Par exemple dans une entreprise où la durée du travail est fixée à 8 heures par jours sur 6 jours ouvrables, soit 48 heures, le travailleur qui travaille 8 heures par jours sur 5 jours ouvrables soit 40 heures sera considéré comme un travailleur à temps partiel.

Ce même travailleur sera considéré comme un travailleur à temps complet dans une entreprise dont l’horaire de travail est de 40 heures.

Depuis l’entrée en vigueur du TzBfG « TeilZeitundBefristetearbeitsGesetz » ( loi sur le travail à temps partiel et à durée déterminée) le 1er janvier 2001, les salariés ont droit, sous certaines conditions au travail à temps partiel.

En effet, pour que le salarié soit éligible à un contrat à temps partiel, il lui faut une ancienneté de 6 mois au moins dans une entreprise comportant au moins 15 salariés, étant rappelé que les apprentis ne comptent pas pour le décompte du nombre des salariés.

La demande doit être présentée au moins trois mois avant le début prévisible de l’horaire réduit.
Le TzBfG ouvre cette possibilité à tous les salariés, cadres et détenteurs de mini-jobs y compris.

L’employeur est en droit de refuser cet aménagement pour des raisons inhérentes à l’entreprise.
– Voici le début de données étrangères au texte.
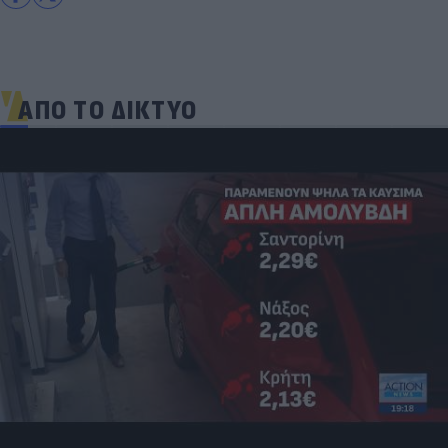
ΑΠΟ ΤΟ ΔΙΚΤΥΟ
Γιατί ξαναπαίρνουμε το χαμένο βάρος; Ο ρόλος
του βιολογικού προγραμματισμού μας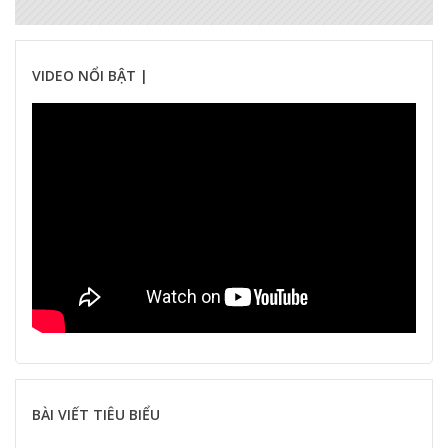
VIDEO NỔI BẬT |
BÀI VIẾT TIÊU BIỂU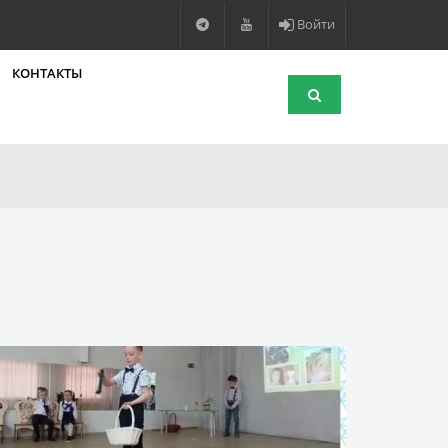
Войти
КОНТАКТЫ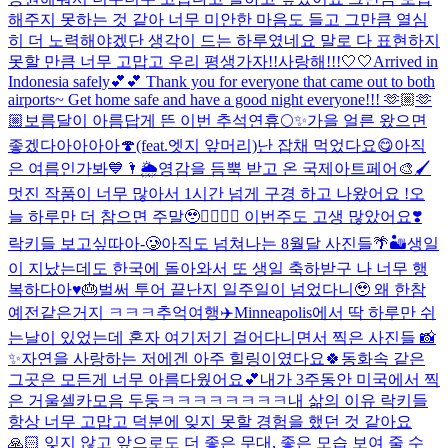
해주지 못하는 것 같아 너무 미안한 마음도 들고 그만큼 열심
히 더 노력해야겠단 생각이 드는 하루였네요 말로 다 표현하지
못할 만큼 너무 고맙고 우리 평생가자!!사랑해!!!🤍🤍
Arrived in
Indonesia safely💕💕 Thank you for everyone that came out to both
airports~ Get home safe and have a good night everyone!!! 🫶🏼🫶
🏼
보름달이 아름답게 뜬 이번 추석연휴🌕✨
가을 얼른 왔으면
좋겠다아아아아🍄(feat.엣지 앞머리)
난 잡채 먹었다요😋
아직
은 여름인가봐💙🌂🌦️
영감을 듬뿍 받고 온 국제아트페어🎨🖌️
멋진 작품이 너무 많아서 1시간 넘게 구경 하고 나왔어요 !
오
늘 하루만 더 참으면 주말🥹❤️‍🔥❤️‍🔥 이번주도 고생 많았어요❣️
락키들 보고싶따아-🥲
아직도 넘쳐나는 8월달 사진들🌴🏜️
생일
이 지났는데도 한국에 돌아와서 또 생일 축하받구 나 너무 행
복하다아♥️🎂
벌써 투어 끝난지 일주일이 넘었다니🥹 왜 한참
예전같은거지 ㅋㅋㅋ추억여행✈️
Minneapolis에서 딱 하루만 쉬
는날이 있었는데 혼자 여기저기 걸어다니면서 찍은 사진들 📸
✨자연을 사랑하는 저에겐 아주 힐링이였다요🍀동화속 같은
그곳은 모든게 너무 아름다웠어요💕
내가 3주동안 미국에서 찍
은 거울셀카모음 두둥ㅋㅋㅋㅋㅋㅋㅋㅋ
내 삶의 이유 락키들
항상 너무 고맙고 덕분에 잊지 못할 경험을 했던 것 같아요
🙏🏻 잊지 않고 앞으로도 더 좋은 무대, 좋은 모습 보여 줄 수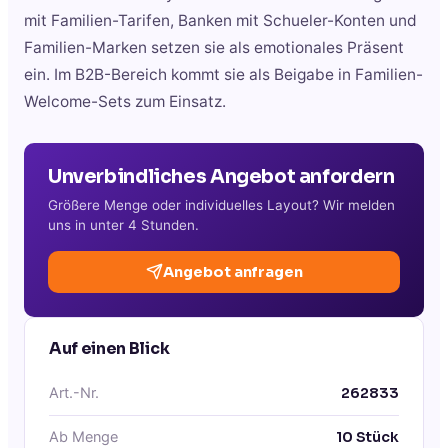
mit Familien-Tarifen, Banken mit Schueler-Konten und
Familien-Marken setzen sie als emotionales Präsent
ein. Im B2B-Bereich kommt sie als Beigabe in Familien-
Welcome-Sets zum Einsatz.
Unverbindliches Angebot anfordern
Größere Menge oder individuelles Layout? Wir melden
uns in unter 4 Stunden.
Angebot anfragen
Auf einen Blick
Art.-Nr.
262833
Ab Menge
10
Stück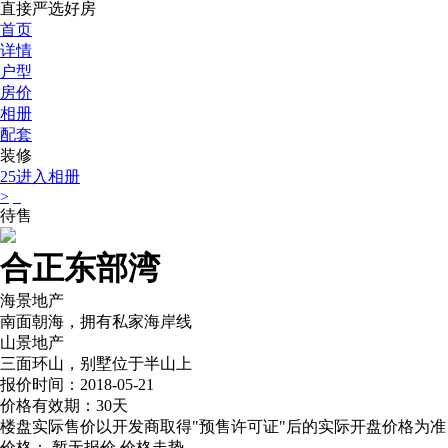
直接严选好房
首页
详情
户型
房价
相册
配套
装修
25
进入相册
>
待售
合正东部湾
海景地产
南面朝海，拥有私家海岸线
山景地产
三面环山，别墅位于半山上
报价时间：2018-05-21
价格有效期：30天
楼盘实际售价以开发商取得"预售许可证"后的实际开盘价格为准
价格：
暂无报价
价格走势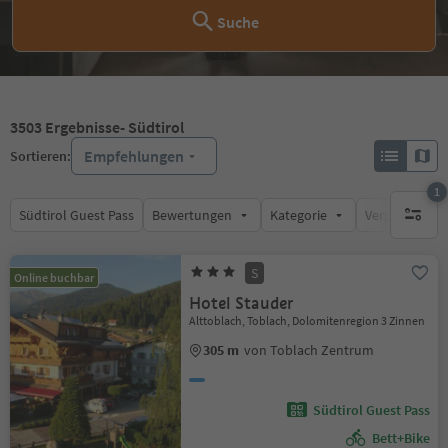
Suche
3503
Ergebnisse
- Südtirol
Empfehlungen
Sortieren:
1
Südtirol Guest Pass
Bewertungen
Kategorie
Verpflegungsa
1 aktive
S
Online buchbar
Hotel Stauder
Alttoblach, Toblach, Dolomitenregion 3 Zinnen
305 m
von Toblach Zentrum
Südtirol Guest Pass
Bett+Bike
Certaines conventions collectives listent les motifs de rejet des demandes de passage d’un contrat à temps plein à un contrat à temps partiel.

La loi prévoit que la diminution du temps de travail se fait par accord entre l’employeur et le salarié.
Lorsque les parties n’arrivent pas à un accord, il appartient à l’employeur dans les 30 jours de faire connaître son refus au salarié ou de lui faire une proposition détaillée concernant la durée du travail, l’éventuel laps de temps pendant lequel cette durée sera en vigueur, ainsi que les nouveaux horaires et ce dans les 30 jours du constat du désaccord.

Si l’employeur omet d’agir dans ce délai, la demande du salarié est validée dans toutes ses dispositions.

Si dans ce délai de 30 jours l’employeur oppose au salarié un refus fondé sur les impératifs de l’entreprise, le salarié peut saisir le tribunal du travail ( Arbeitsgericht) pour lui demander de trancher.
L’employeur peut également accéder à la demande du salarié mais en modifier les modalités. Si la proposition de l’employeur est faite dans le délai de 30 jours, sa proposition va se substituer à la demande du salarié et être considérée comme valant accord des deux parties.

Le salarié peut cependant contester cette proposition en saisissant la justice.
Enfin, il convient de souligner qu’en cas d’accord ou de refus non contesté, le salarié ne pourra demander une nouvelle diminution de son temps de travail qu’après l’écoulement d’un délai de 2 ans.

3) Les dimanches et jours fériés

La AZG (Arbeitszeitgesetz) interdit que les salariés soient employés le dimanche et les jours fériés de 0 à 24 heures.
En cas de travail posté, l’heure de début du dimanche ou du jour férié peut être avancée ou reculée de 6 heures, à condition qu’un repos effectif de 24 heures s’en suive.
Les chauffeurs routiers et leurs passagers peuvent avancer cet horaire de 2 heures dans les mêmes conditions que le travail posté.

La AZG prévoit des dérogations en fonction des professions ; il s’agit bien entendu des professions vitales comme les services médicaux, les services de police, les pompiers mais également de professions autres comme par exemple l’hôtellerie, la restauration ou le transport de personnes.

Néanmoins il est tout à fait possible pour une convention collective ou un accord d’entreprises de déroger à ce repos dominical ou afférent aux jours fériés.
Les Aufsichtsbehörde ( autorités de surveillance) peuvent également homologuer des dérogations.

Pour ce qui concerne les jours fériés, il faut rappeler que le nombre de jours fériés exact dépend des différents Länder ( les états fédérés)
Le Saarland a 12 jours fériés contre 11 pour le Rhénanie- Palatinat. Le Bade Wurtemberg lui en compte 12 également.
La différence est en général due à la religion dominante du Land, ce qui fait que dans les Länder avec une forte population catholique, l’Assomption est également un jour férié. C’est le cas dans le Saarland.

En définitive, et malgré l’Union Européenne, force est de constater que de très nombreuses disparités existent dans le monde du travail.